United Kingdom-based charity

Future Talent is a United Kingdom-based charity launched in 2004 by Katharine, Duchess of Kent and Nicholas Robinson.

==History==
The Duchess of Kent founded Future Talent in 2004. After stepping back from royal duties in 1996, she spent 13 years teaching music anonymously at a primary school in Kingston upon Hull, using the name "Mrs Kent" so that only the headteacher knew her true identity. It was in this classroom environment that she encountered talented children held back by financial constraints and a lack of support—an experience that in her words profoundly moved her. Inspired by this and her love for music, she co‑founded Future Talent with Nicholas Robinson to give gifted young musicians from low‑income backgrounds a chance through instrumental funding, lessons, masterclasses, mentoring, and performance opportunities.

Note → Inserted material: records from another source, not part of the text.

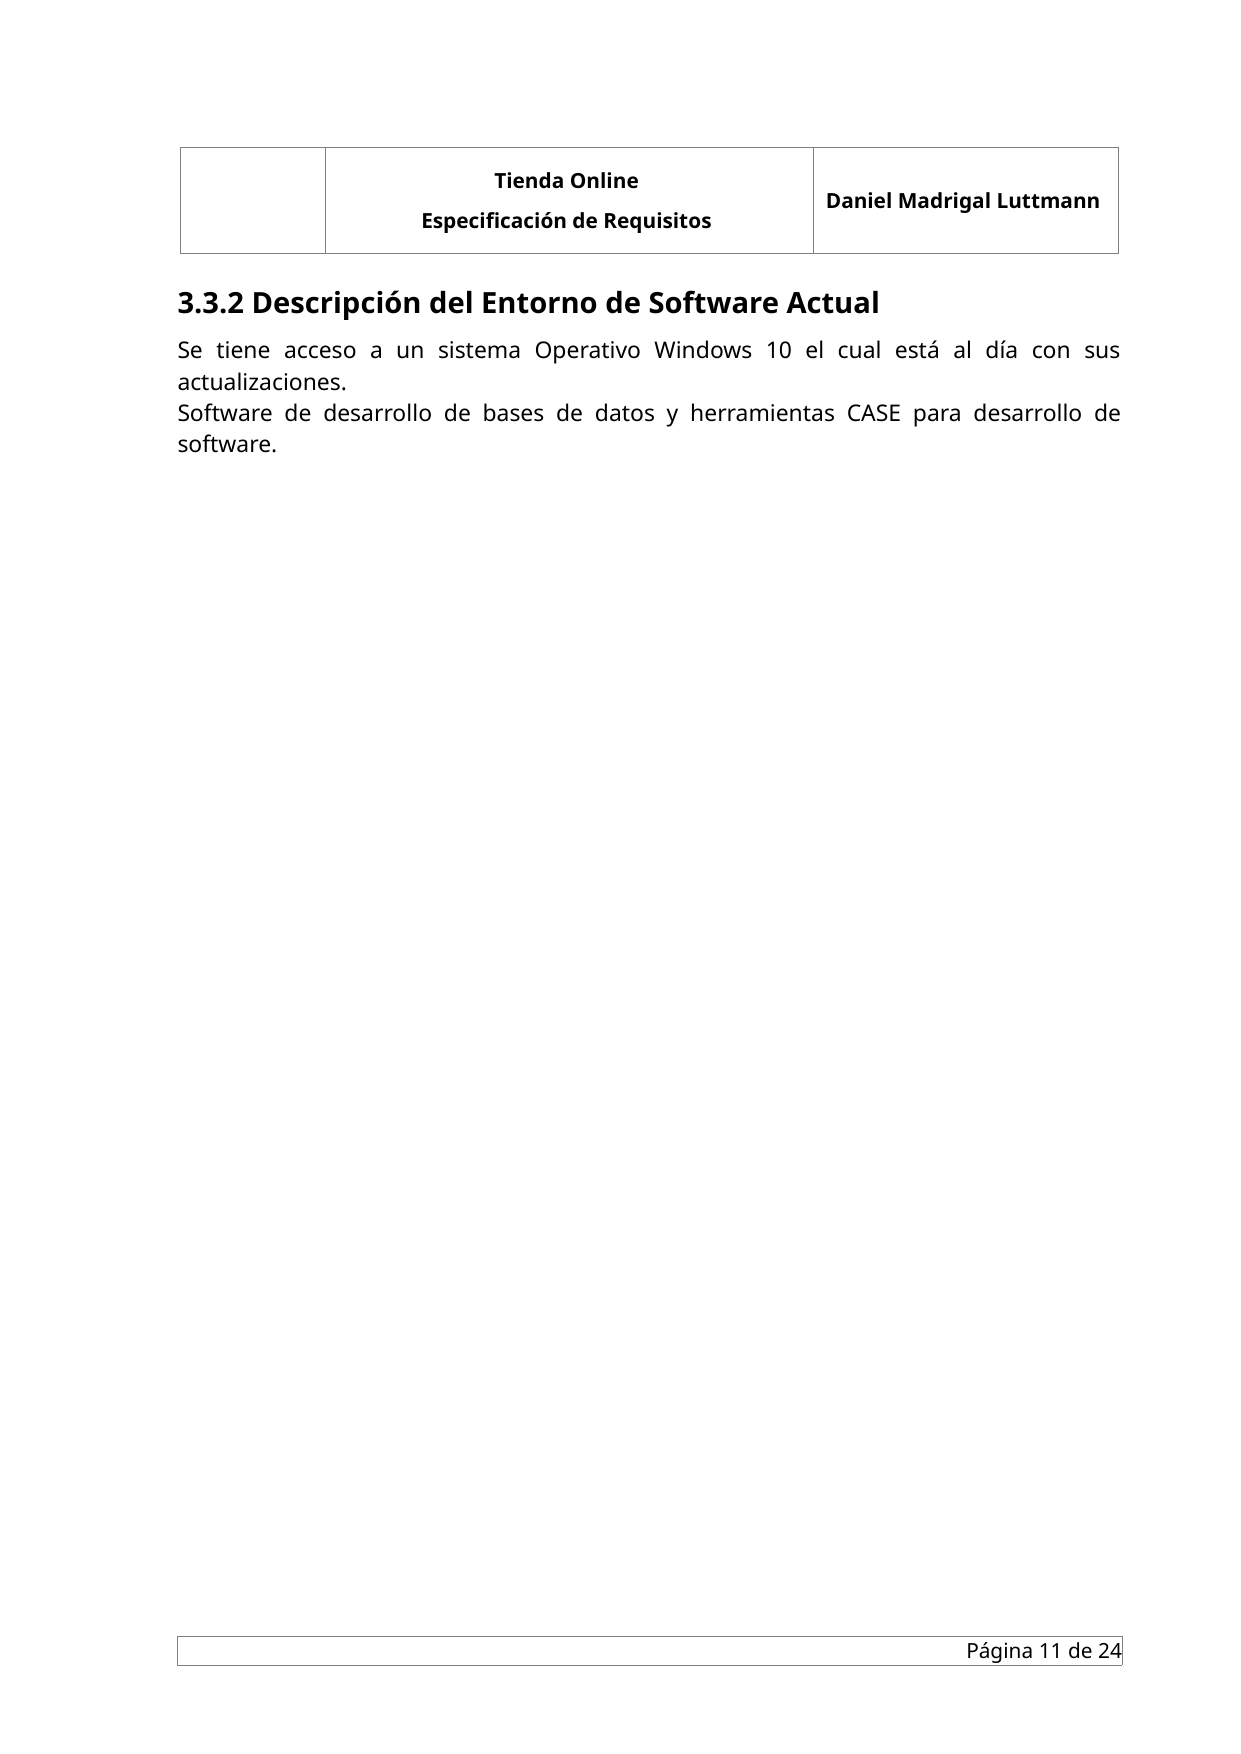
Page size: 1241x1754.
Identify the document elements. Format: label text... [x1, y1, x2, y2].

text Software de desarrollo de bases de datos y herramientas CASE para desarrollo de software. [177, 397, 1122, 459]
subtitle Descripción del Entorno de Software Actual [177, 282, 1122, 322]
text Se tiene acceso a un sistema Operativo Windows 10 el cual está al día con sus actualizaciones. [177, 334, 1122, 397]
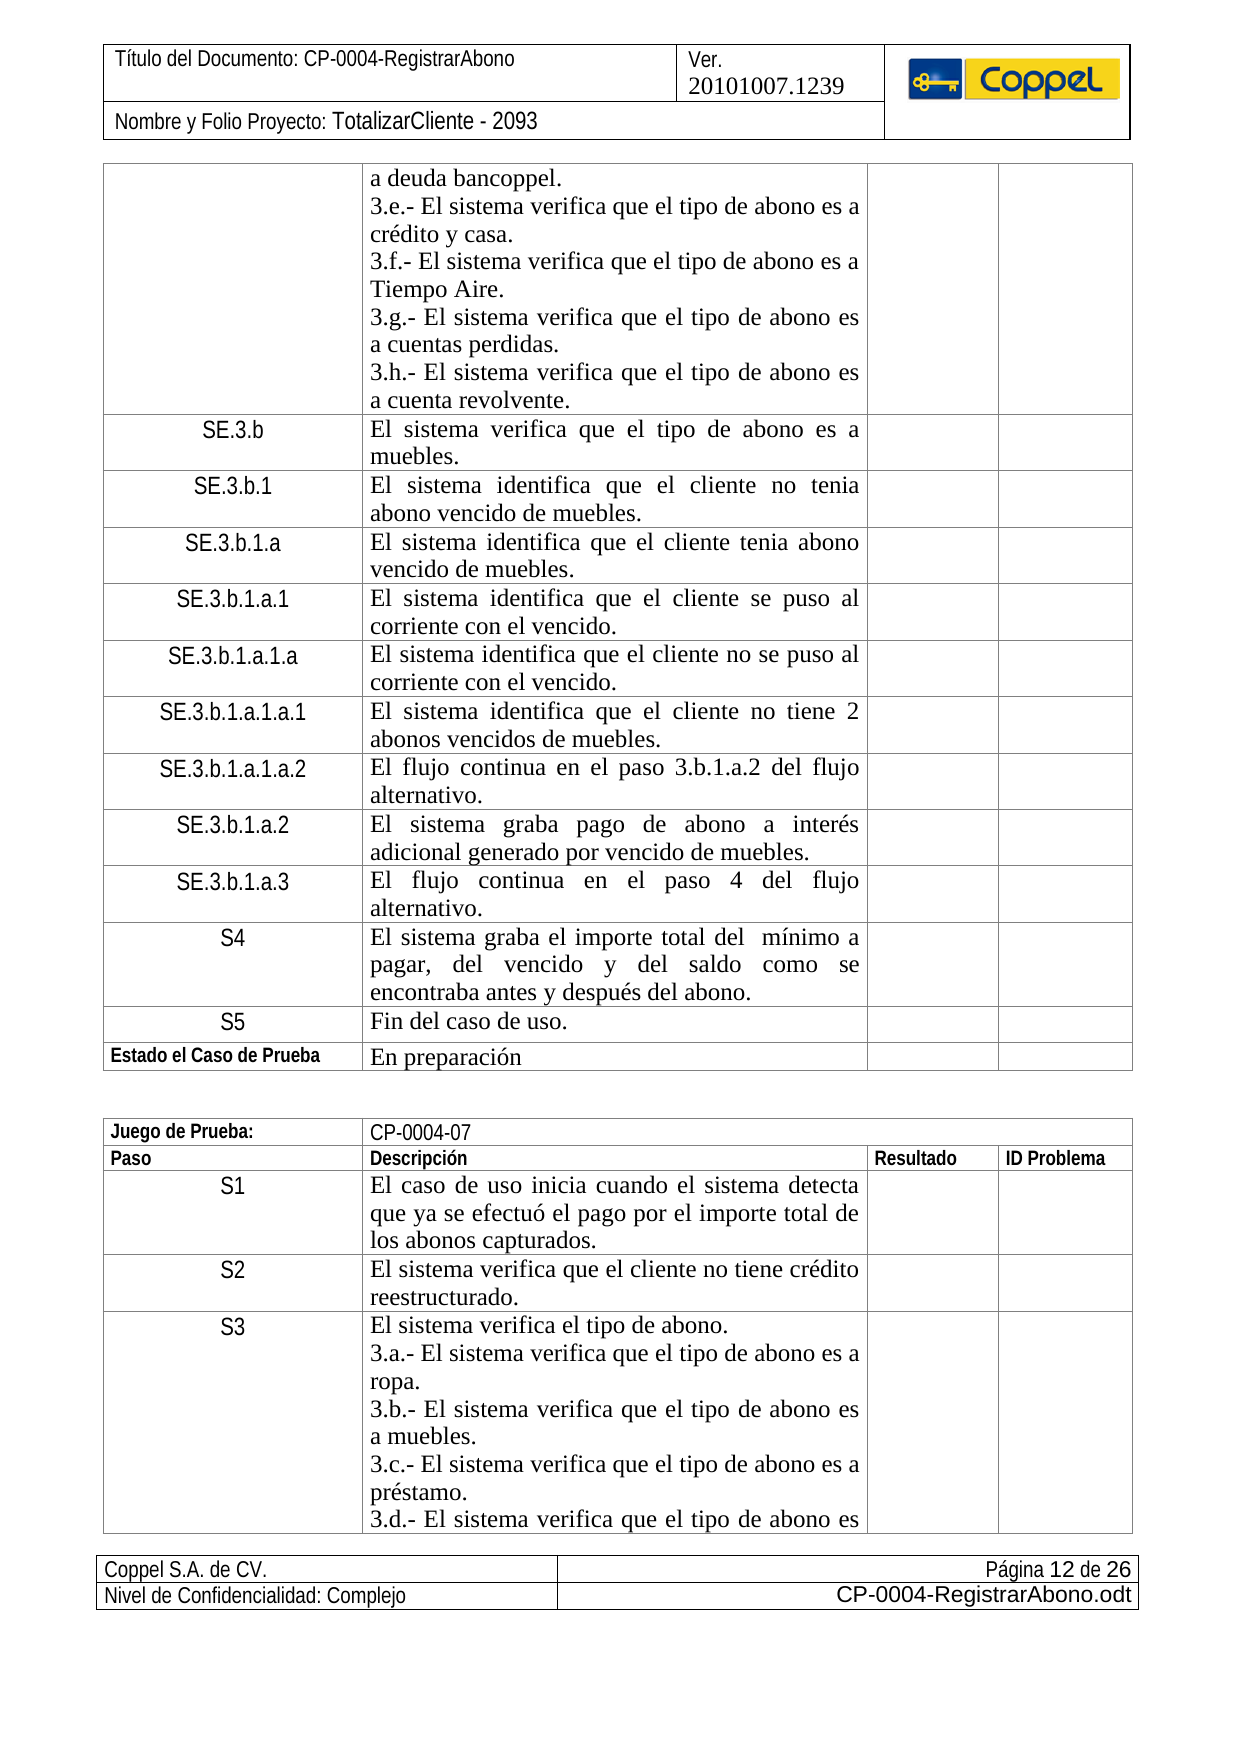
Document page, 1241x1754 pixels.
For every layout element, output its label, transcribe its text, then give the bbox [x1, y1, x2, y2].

table_cell [868, 415, 998, 470]
table_cell [999, 528, 1132, 583]
table_cell SE.3.b.1.a.3 [104, 866, 362, 922]
table_cell El sistema identifica que el cliente no tiene 2 abonos vencidos de muebles. [363, 697, 867, 752]
table_cell SE.3.b.1.a.1.a.2 [104, 754, 362, 809]
table_cell S3 [104, 1312, 362, 1533]
table_cell Descripción [363, 1146, 867, 1170]
table_cell El sistema graba el importe total del mínimo a pagar, del vencido y del saldo como se encontraba antes y después del abono. [363, 923, 867, 1006]
table_cell Resultado [868, 1146, 998, 1170]
table_cell [868, 528, 998, 583]
table_cell El sistema graba pago de abono a interés adicional generado por vencido de muebles. [363, 810, 867, 865]
table_cell Fin del caso de uso. [363, 1007, 867, 1042]
table_cell En preparación [363, 1043, 867, 1070]
table_cell ID Problema [999, 1146, 1132, 1170]
table_cell [868, 471, 998, 527]
table_cell SE.3.b.1.a [104, 528, 362, 583]
table_cell [999, 415, 1132, 470]
table_cell [999, 1171, 1132, 1254]
table_cell El sistema identifica que el cliente tenia abono vencido de muebles. [363, 528, 867, 583]
table_cell [999, 164, 1132, 414]
table_cell [104, 164, 362, 414]
table_cell [999, 923, 1132, 1006]
table_cell El sistema verifica el tipo de abono. 3.a.- El sistema verifica que el tipo de abono es a ropa. 3.b.- El sistema verifica que el tipo de abono es a muebles. 3.c.- El sistema verifica que el tipo de abono es a préstamo. 3.d.- El sistema verifica que el tipo de abono es [363, 1312, 867, 1533]
table_cell [868, 1043, 998, 1070]
table_cell [868, 1007, 998, 1042]
table_cell [999, 584, 1132, 639]
table_cell [868, 1312, 998, 1533]
table_cell [999, 754, 1132, 809]
table_cell [868, 754, 998, 809]
table_cell [868, 641, 998, 696]
table_cell [868, 697, 998, 752]
table_cell [868, 810, 998, 865]
table_cell [868, 923, 998, 1006]
table_cell El sistema verifica que el cliente no tiene crédito reestructurado. [363, 1255, 867, 1311]
table_cell S4 [104, 923, 362, 1006]
table_header CP-0004-07 [363, 1119, 1132, 1145]
table_cell El sistema verifica que el tipo de abono es a muebles. [363, 415, 867, 470]
table_cell SE.3.b.1.a.1 [104, 584, 362, 639]
table_cell El flujo continua en el paso 4 del flujo alternativo. [363, 866, 867, 922]
table_cell [999, 810, 1132, 865]
table_cell SE.3.b.1.a.1.a [104, 641, 362, 696]
table_cell [999, 697, 1132, 752]
table_cell El caso de uso inicia cuando el sistema detecta que ya se efectuó el pago por el importe total de los abonos capturados. [363, 1171, 867, 1254]
table_cell [999, 1007, 1132, 1042]
table_cell [868, 1255, 998, 1311]
table_cell [999, 866, 1132, 922]
table_cell SE.3.b.1 [104, 471, 362, 527]
table_cell [868, 164, 998, 414]
table_cell [999, 1043, 1132, 1070]
table_cell S5 [104, 1007, 362, 1042]
table_cell [868, 1171, 998, 1254]
table_cell a deuda bancoppel. 3.e.- El sistema verifica que el tipo de abono es a crédito y casa. 3.f.- El sistema verifica que el tipo de abono es a Tiempo Aire. 3.g.- El sistema verifica que el tipo de abono es a cuentas perdidas. 3.h.- El sistema verifica que el tipo de abono es a cuenta revolvente. [363, 164, 867, 414]
table_cell SE.3.b [104, 415, 362, 470]
table_header Juego de Prueba: [104, 1119, 362, 1145]
table_cell El flujo continua en el paso 3.b.1.a.2 del flujo alternativo. [363, 754, 867, 809]
table_cell SE.3.b.1.a.2 [104, 810, 362, 865]
table_cell SE.3.b.1.a.1.a.1 [104, 697, 362, 752]
table_cell [868, 866, 998, 922]
table_cell S1 [104, 1171, 362, 1254]
table_cell El sistema identifica que el cliente se puso al corriente con el vencido. [363, 584, 867, 639]
table_cell El sistema identifica que el cliente no tenia abono vencido de muebles. [363, 471, 867, 527]
table_cell Estado el Caso de Prueba [104, 1043, 362, 1070]
table_cell Paso [104, 1146, 362, 1170]
table_cell [868, 584, 998, 639]
table_cell [999, 641, 1132, 696]
table_cell S2 [104, 1255, 362, 1311]
table_cell [999, 471, 1132, 527]
table_cell [999, 1255, 1132, 1311]
table_cell El sistema identifica que el cliente no se puso al corriente con el vencido. [363, 641, 867, 696]
table_cell [999, 1312, 1132, 1533]
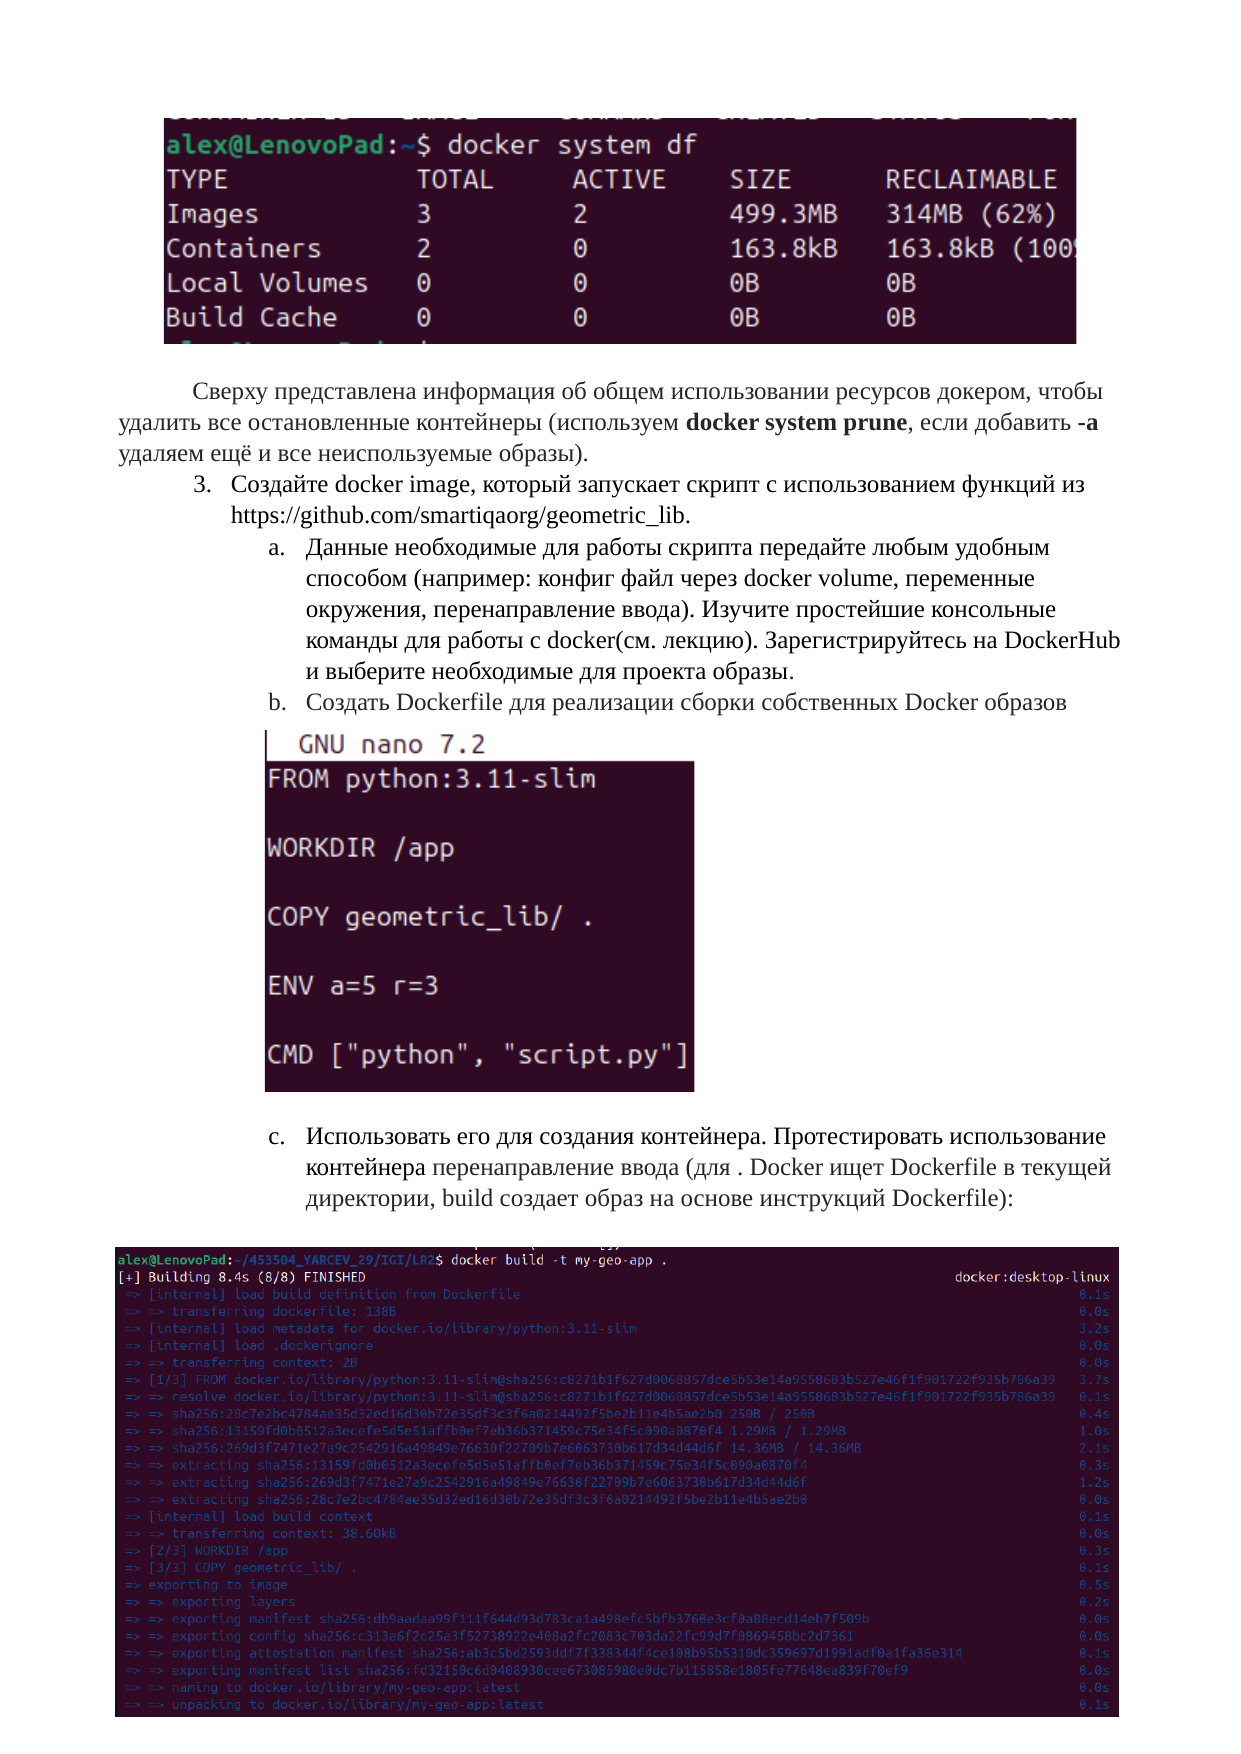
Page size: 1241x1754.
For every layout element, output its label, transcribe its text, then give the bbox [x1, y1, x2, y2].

picture [264, 730, 695, 1092]
picture [163, 118, 1077, 344]
picture [115, 1247, 1119, 1717]
list Создайте docker image, который запускает скрипт с использованием функций из https://github.com/smartiqaorg/geometric_lib. [193, 469, 1122, 529]
text Сверху представлена информация об общем использовании ресурсов докером, чтобы удалить все остановленные контейнеры (используем docker system prune, если добавить -a удаляем ещё и все неиспользуемые образы). [118, 376, 1122, 467]
list Использовать его для создания контейнера. Протестировать использование контейнера перенаправление ввода (для . Docker ищет Dockerfile в текущей директории, build создает образ на основе инструкций Dockerfile): [268, 1121, 1122, 1212]
list Данные необходимые для работы скрипта передайте любым удобным способом (например: конфиг файл через docker volume, переменные окружения, перенаправление ввода). Изучите простейшие консольные команды для работы с docker(см. лекцию). Зарегистрируйтесь на DockerHub и выберите необходимые для проекта образы. [268, 532, 1122, 684]
list Создать Dockerfile для реализации сборки собственных Docker образов [268, 687, 1122, 716]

The charity provides not only financial awards but also mentoring, workshops, masterclasses, and performance opportunities to help talented young musicians thrive, even partnerships with figures like Sting as patrons. A BBC Radio 4 appeal broadcast in early 2024 (presented by ambassador Alexander Armstrong) raised nearly £50,000 for Future Talent, enabling the charity to support 24 young musicians for an entire year. The funding covers mentoring, workshops, performance opportunities, and up to £2,000 per musician for musical costs. Honouring Katharine's 91st birthday in 2024, the charity partnered with the National Children's Choir of Great Britain to launch a scholarship enabling a singer from a low‑income background to attend residential programs, receive mentorship, and gain performance experience.